After settling on the legitimacy of the will, the court will appoint an executor to take stock of the decedent’s estate, and see to it that it is properly distributed, and that any claims filed against the estate are settled. If you have been assigned as executor of your parent or relative’s estate, then your duties are generally as follows:
- File the will.
- Notify creditors (such as banks and credit card companies).
- Receive incoming funds and manage ongoing financial obligations.
- Take inventory, and file inventory of the estate, alongside a total estate valuation.
- Manage and preserve the properties until they are passed on (or sold).
- Deal with any complications and represent the estate legally and financially.

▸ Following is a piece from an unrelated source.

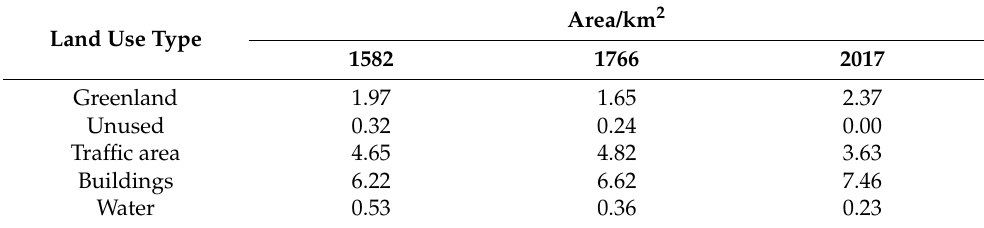
Table 9. Land Use Area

The exact length of probate depends on the size of the estate, but estates under a total value of $150,000 are subject to a small estates probate, or accelerated probate process, in the state of California.
California Inheritance Laws for Wills, Trusts and Estates
In California, federal estate taxes apply, as in the rest of the country. However, California does not have a state estate tax – neither does it charge an inheritance tax. This means you don’t have to pay to receive your share of the estate, and the estate only has to pay taxes on its total value once, unless it is below the lifetime exemption.
Wills vs. Trusts
Estate planning tools are a dime a dozen, but only a handful may be useful to you and your specific set of circumstances. Like any other complex financial matter, it all depends on a list of relevant factors, and anyone considering estate planning should hire a professional. For the percentage of Americans who do consider estate planning, most either choose between a will or living trust.
- Wills are documents that describe the final will of the decedent before they passed away. It allows them to determine where their belongings should go. A living will, on the other hand, represents the medical will of a person, allowing them to veto or agree to certain invasive procedures and treatments if they are incapacitated and unable to make a choice.
- Trusts can come in many shapes and forms, but most are either revocable or irrevocable living trusts. These are built through a trust document and go into effect while the grantor (creator of the trust) is still alive. A trust is essentially an entity that holds certain properties in trust under the control of the grantor and subsequent trustee, and to be passed on to designated beneficiaries when certain conditions are met (the passing away of the grantor). All trusts allow you to bypass probate, but only an irrevocable living trust offers asset protection. A revocable living trust allows you to expand and amend said trust, while maintaining control of its contents.
When to Start Mapping and Planning Your Future
Too many see estate planning as something for the later stages in life. This is a mistake. Many Americans pass away without a will or any estate planning, despite it oftentimes being cost-effective, and despite having an estate to pass on, no matter how modest. The most glaring examples of poor planning include celebrities who pass away leaving behind enormous estates with absolutely no estate plan.
If you own something worth bequeathing, then it is time to consider what options you have for estate planning. A will may be premature if you have just started a family, but there are many other options at hand to help you prepare yourself financially – not just for estate planning purposes, but for tax purposes and more. By now, you should know how your inheritance is determined and passed onto you, and how to pass what you will build onto your children.